Le volume du « bocal de l’univers » acceptera-t-il de perdre de vue le « grain de Zizanie » qui pourrait naître de cette communion entre nos esprits ?
😉
Un grain nommé de la sorte car n’ayant, pour seule zizanie, que l’action de s’être décalé d’une droite AB dans l’idée de construire une figure tétraèdrement constituée.
Réponse : Oui !
J’ai rêvé…
https://www.cairn.info/revue-poesie-2009-1-page-55.htm
Merci Jo…
J’ai parcouru l’article rapidement ; j’y reviendrai plus longuement.
🙂
Ainsi parlait ZaraBougonthoustra.
•.¸¸.•*`*•.¸¸☆
Je dois admettre que la formule est très nietzschéenne, chère Dame Straussélestinoza ! Me voici plus que qu’ensoleillée de tels propos aimables.
❤ ❤ ❤
Une planète un peu « folle », mais finalement pas beaucoup plus que la nôtre et des zêtres très zétranges…qui obtiennent leur mutation alors qu’ils ne l’ont pas demandée…

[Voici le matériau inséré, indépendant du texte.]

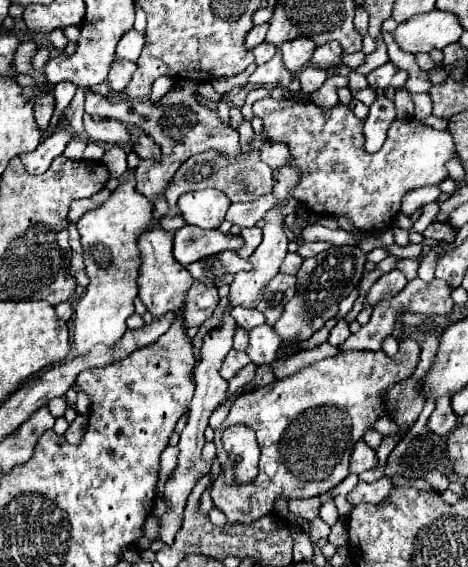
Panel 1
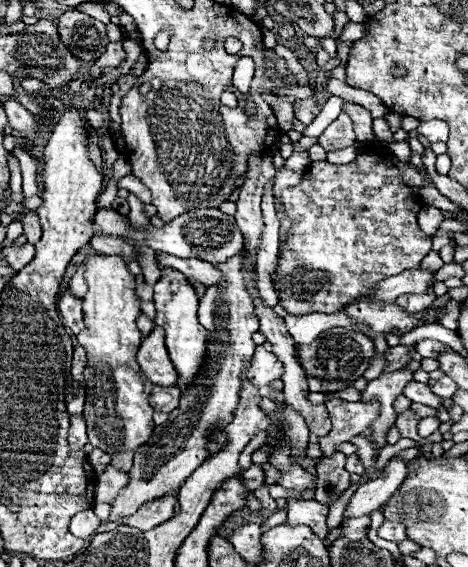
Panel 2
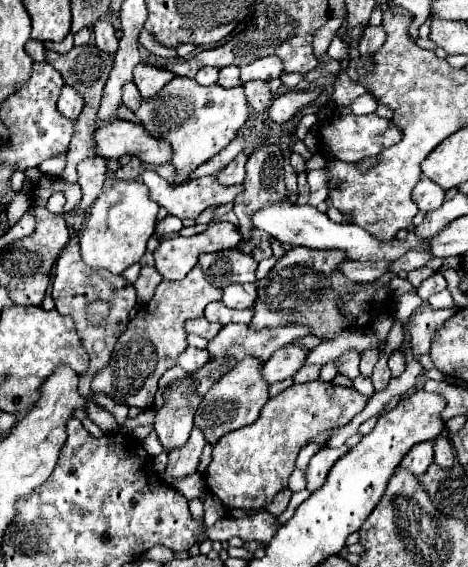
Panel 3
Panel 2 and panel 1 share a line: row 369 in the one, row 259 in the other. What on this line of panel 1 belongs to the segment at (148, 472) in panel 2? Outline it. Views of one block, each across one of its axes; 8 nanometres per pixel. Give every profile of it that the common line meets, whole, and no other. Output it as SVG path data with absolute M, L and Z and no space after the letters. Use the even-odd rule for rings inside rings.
M220 252L214 256L208 256L204 260L198 260L186 270L192 274L194 280L200 280L206 286L224 286L230 284L240 270L250 270L252 264L238 256L238 252Z

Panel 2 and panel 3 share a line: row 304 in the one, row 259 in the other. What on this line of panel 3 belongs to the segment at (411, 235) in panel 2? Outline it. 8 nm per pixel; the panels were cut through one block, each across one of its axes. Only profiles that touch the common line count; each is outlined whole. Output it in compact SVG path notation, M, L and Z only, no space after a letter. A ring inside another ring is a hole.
M302 246L290 248L282 260L274 264L264 280L258 282L258 300L254 304L252 326L260 328L278 328L286 324L306 324L312 328L312 334L332 340L342 334L346 328L372 326L378 314L368 314L368 304L380 304L390 300L390 288L372 288L368 284L352 284L340 274L338 266L346 262L344 252L338 250L310 250ZM348 290L354 290L354 298L338 308L340 296Z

Z’aime beaucoup…ta folie douce..
(douce et piquante à la fois !)
épi aussi tes zeux de mots !
je trouve enfin (j’avais égaré ma montre) le temps de venir commenter : hé bien, quelle farfeluterie digne et élégante !
merci Joboug’ de ne jamais hésiter à viser au milieu du désordre sans négliger jamais les moindres brinborions 🙂
Ohh mais quelle imagination! Bravo pour ce texte frais et tout juste « sorti de l’ordinaire ».